◆ Required action: Here are some records; return them all exactly.

(Beginning of Source data)

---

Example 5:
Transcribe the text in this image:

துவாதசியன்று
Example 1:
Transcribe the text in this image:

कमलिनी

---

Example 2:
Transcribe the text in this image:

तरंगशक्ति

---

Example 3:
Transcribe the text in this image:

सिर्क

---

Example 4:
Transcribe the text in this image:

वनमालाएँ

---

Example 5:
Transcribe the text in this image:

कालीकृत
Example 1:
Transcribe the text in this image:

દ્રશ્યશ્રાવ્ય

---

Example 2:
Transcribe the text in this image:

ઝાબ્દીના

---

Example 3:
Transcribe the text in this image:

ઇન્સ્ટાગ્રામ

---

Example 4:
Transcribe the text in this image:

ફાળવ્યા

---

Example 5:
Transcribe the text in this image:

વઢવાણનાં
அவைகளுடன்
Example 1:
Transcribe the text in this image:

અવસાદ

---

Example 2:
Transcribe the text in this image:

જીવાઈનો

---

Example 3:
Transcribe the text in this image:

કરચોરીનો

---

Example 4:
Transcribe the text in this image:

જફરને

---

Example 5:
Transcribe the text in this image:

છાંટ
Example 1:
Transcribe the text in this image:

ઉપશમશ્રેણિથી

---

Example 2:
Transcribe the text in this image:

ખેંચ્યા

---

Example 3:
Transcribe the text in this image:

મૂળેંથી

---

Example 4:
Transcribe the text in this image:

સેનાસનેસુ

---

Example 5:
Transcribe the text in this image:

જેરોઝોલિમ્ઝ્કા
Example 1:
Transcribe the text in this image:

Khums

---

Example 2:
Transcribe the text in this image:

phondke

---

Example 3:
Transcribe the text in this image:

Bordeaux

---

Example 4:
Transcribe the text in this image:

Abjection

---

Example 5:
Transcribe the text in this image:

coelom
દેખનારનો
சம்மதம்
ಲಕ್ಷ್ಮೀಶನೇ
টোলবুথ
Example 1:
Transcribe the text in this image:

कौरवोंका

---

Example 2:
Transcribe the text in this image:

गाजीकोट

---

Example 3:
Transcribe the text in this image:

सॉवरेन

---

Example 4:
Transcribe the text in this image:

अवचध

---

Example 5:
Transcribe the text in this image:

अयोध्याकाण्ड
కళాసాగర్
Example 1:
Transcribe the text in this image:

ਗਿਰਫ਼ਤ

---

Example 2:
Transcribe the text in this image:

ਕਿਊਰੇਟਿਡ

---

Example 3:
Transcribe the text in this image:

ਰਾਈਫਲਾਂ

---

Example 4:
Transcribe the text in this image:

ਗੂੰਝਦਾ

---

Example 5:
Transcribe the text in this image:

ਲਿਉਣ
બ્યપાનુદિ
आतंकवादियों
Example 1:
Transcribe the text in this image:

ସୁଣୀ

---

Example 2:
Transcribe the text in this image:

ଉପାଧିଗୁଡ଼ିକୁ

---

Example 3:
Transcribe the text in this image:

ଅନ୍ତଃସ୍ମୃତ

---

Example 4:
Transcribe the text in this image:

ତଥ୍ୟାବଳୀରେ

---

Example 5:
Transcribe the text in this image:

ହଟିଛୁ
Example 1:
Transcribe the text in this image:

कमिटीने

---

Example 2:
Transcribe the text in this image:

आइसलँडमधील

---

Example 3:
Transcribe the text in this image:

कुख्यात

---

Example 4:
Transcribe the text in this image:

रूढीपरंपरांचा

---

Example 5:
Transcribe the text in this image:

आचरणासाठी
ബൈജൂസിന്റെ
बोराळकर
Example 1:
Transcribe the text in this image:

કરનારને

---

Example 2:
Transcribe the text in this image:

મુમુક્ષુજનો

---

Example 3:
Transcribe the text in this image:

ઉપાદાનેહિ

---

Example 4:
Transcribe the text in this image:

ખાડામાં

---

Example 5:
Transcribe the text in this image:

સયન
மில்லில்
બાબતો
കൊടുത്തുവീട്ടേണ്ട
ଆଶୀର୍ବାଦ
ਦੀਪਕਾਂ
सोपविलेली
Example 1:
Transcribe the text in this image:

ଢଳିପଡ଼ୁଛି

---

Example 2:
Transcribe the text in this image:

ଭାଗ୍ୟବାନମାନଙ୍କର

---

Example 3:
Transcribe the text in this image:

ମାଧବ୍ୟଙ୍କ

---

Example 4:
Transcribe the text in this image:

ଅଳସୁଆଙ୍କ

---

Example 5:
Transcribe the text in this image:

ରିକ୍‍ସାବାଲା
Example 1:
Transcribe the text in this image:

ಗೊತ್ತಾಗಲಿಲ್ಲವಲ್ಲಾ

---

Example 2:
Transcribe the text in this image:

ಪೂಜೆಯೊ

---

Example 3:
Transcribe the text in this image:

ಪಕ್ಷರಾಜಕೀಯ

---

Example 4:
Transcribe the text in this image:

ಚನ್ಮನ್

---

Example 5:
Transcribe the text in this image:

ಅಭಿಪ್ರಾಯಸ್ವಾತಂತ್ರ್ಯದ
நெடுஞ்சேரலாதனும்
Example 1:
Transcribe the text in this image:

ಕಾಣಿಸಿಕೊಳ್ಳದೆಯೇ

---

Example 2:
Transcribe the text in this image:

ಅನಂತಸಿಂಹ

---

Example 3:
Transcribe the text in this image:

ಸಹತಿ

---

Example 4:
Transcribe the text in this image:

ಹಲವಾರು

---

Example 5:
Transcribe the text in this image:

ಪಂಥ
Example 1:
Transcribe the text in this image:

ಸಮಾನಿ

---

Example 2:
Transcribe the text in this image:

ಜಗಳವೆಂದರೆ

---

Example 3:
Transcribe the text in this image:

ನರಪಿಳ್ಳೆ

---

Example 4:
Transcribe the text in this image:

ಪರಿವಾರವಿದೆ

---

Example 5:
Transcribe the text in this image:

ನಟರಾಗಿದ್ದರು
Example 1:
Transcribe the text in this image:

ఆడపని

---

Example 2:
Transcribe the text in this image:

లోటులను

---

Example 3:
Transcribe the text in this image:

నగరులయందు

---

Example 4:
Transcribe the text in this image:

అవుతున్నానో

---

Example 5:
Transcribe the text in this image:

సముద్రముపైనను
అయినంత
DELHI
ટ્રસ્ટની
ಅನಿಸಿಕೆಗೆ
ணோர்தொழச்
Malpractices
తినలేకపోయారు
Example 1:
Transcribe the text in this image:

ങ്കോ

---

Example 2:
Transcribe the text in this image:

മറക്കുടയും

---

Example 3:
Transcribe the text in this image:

(End of Source data)

◆ Answer box:
---

Example 5:
Transcribe the text in this image:

துவாதசியன்று
Example 1:
Transcribe the text in this image:

कमलिनी

---

Example 2:
Transcribe the text in this image:

तरंगशक्ति

---

Example 3:
Transcribe the text in this image:

सिर्क

---

Example 4:
Transcribe the text in this image:

वनमालाएँ

---

Example 5:
Transcribe the text in this image:

कालीकृत
Example 1:
Transcribe the text in this image:

દ્રશ્યશ્રાવ્ય

---

Example 2:
Transcribe the text in this image:

ઝાબ્દીના

---

Example 3:
Transcribe the text in this image:

ઇન્સ્ટાગ્રામ

---

Example 4:
Transcribe the text in this image:

ફાળવ્યા

---

Example 5:
Transcribe the text in this image:

વઢવાણનાં
அவைகளுடன்
Example 1:
Transcribe the text in this image:

અવસાદ

---

Example 2:
Transcribe the text in this image:

જીવાઈનો

---

Example 3:
Transcribe the text in this image:

કરચોરીનો

---

Example 4:
Transcribe the text in this image:

જફરને

---

Example 5:
Transcribe the text in this image:

છાંટ
Example 1:
Transcribe the text in this image:

ઉપશમશ્રેણિથી

---

Example 2:
Transcribe the text in this image:

ખેંચ્યા

---

Example 3:
Transcribe the text in this image:

મૂળેંથી

---

Example 4:
Transcribe the text in this image:

સેનાસનેસુ

---

Example 5:
Transcribe the text in this image:

જેરોઝોલિમ્ઝ્કા
Example 1:
Transcribe the text in this image:

Khums

---

Example 2:
Transcribe the text in this image:

phondke

---

Example 3:
Transcribe the text in this image:

Bordeaux

---

Example 4:
Transcribe the text in this image:

Abjection

---

Example 5:
Transcribe the text in this image:

coelom
દેખનારનો
சம்மதம்
ಲಕ್ಷ್ಮೀಶನೇ
টোলবুথ
Example 1:
Transcribe the text in this image:

कौरवोंका

---

Example 2:
Transcribe the text in this image:

गाजीकोट

---

Example 3:
Transcribe the text in this image:

सॉवरेन

---

Example 4:
Transcribe the text in this image:

अवचध

---

Example 5:
Transcribe the text in this image:

अयोध्याकाण्ड
కళాసాగర్
Example 1:
Transcribe the text in this image:

ਗਿਰਫ਼ਤ

---

Example 2:
Transcribe the text in this image:

ਕਿਊਰੇਟਿਡ

---

Example 3:
Transcribe the text in this image:

ਰਾਈਫਲਾਂ

---

Example 4:
Transcribe the text in this image:

ਗੂੰਝਦਾ

---

Example 5:
Transcribe the text in this image:

ਲਿਉਣ
બ્યપાનુદિ
आतंकवादियों
Example 1:
Transcribe the text in this image:

ସୁଣୀ

---

Example 2:
Transcribe the text in this image:

ଉପାଧିଗୁଡ଼ିକୁ

---

Example 3:
Transcribe the text in this image:

ଅନ୍ତଃସ୍ମୃତ

---

Example 4:
Transcribe the text in this image:

ତଥ୍ୟାବଳୀରେ

---

Example 5:
Transcribe the text in this image:

ହଟିଛୁ
Example 1:
Transcribe the text in this image:

कमिटीने

---

Example 2:
Transcribe the text in this image:

आइसलँडमधील

---

Example 3:
Transcribe the text in this image:

कुख्यात

---

Example 4:
Transcribe the text in this image:

रूढीपरंपरांचा

---

Example 5:
Transcribe the text in this image:

आचरणासाठी
ബൈജൂസിന്റെ
बोराळकर
Example 1:
Transcribe the text in this image:

કરનારને

---

Example 2:
Transcribe the text in this image:

મુમુક્ષુજનો

---

Example 3:
Transcribe the text in this image:

ઉપાદાનેહિ

---

Example 4:
Transcribe the text in this image:

ખાડામાં

---

Example 5:
Transcribe the text in this image:

સયન
மில்லில்
બાબતો
കൊടുത്തുവീട്ടേണ്ട
ଆଶୀର୍ବାଦ
ਦੀਪਕਾਂ
सोपविलेली
Example 1:
Transcribe the text in this image:

ଢଳିପଡ଼ୁଛି

---

Example 2:
Transcribe the text in this image:

ଭାଗ୍ୟବାନମାନଙ୍କର

---

Example 3:
Transcribe the text in this image:

ମାଧବ୍ୟଙ୍କ

---

Example 4:
Transcribe the text in this image:

ଅଳସୁଆଙ୍କ

---

Example 5:
Transcribe the text in this image:

ରିକ୍‍ସାବାଲା
Example 1:
Transcribe the text in this image:

ಗೊತ್ತಾಗಲಿಲ್ಲವಲ್ಲಾ

---

Example 2:
Transcribe the text in this image:

ಪೂಜೆಯೊ

---

Example 3:
Transcribe the text in this image:

ಪಕ್ಷರಾಜಕೀಯ

---

Example 4:
Transcribe the text in this image:

ಚನ್ಮನ್

---

Example 5:
Transcribe the text in this image:

ಅಭಿಪ್ರಾಯಸ್ವಾತಂತ್ರ್ಯದ
நெடுஞ்சேரலாதனும்
Example 1:
Transcribe the text in this image:

ಕಾಣಿಸಿಕೊಳ್ಳದೆಯೇ

---

Example 2:
Transcribe the text in this image:

ಅನಂತಸಿಂಹ

---

Example 3:
Transcribe the text in this image:

ಸಹತಿ

---

Example 4:
Transcribe the text in this image:

ಹಲವಾರು

---

Example 5:
Transcribe the text in this image:

ಪಂಥ
Example 1:
Transcribe the text in this image:

ಸಮಾನಿ

---

Example 2:
Transcribe the text in this image:

ಜಗಳವೆಂದರೆ

---

Example 3:
Transcribe the text in this image:

ನರಪಿಳ್ಳೆ

---

Example 4:
Transcribe the text in this image:

ಪರಿವಾರವಿದೆ

---

Example 5:
Transcribe the text in this image:

ನಟರಾಗಿದ್ದರು
Example 1:
Transcribe the text in this image:

ఆడపని

---

Example 2:
Transcribe the text in this image:

లోటులను

---

Example 3:
Transcribe the text in this image:

నగరులయందు

---

Example 4:
Transcribe the text in this image:

అవుతున్నానో

---

Example 5:
Transcribe the text in this image:

సముద్రముపైనను
అయినంత
DELHI
ટ્રસ્ટની
ಅನಿಸಿಕೆಗೆ
ணோர்தொழச்
Malpractices
తినలేకపోయారు
Example 1:
Transcribe the text in this image:

ങ്കോ

---

Example 2:
Transcribe the text in this image:

മറക്കുടയും

---

Example 3:
Transcribe the text in this image:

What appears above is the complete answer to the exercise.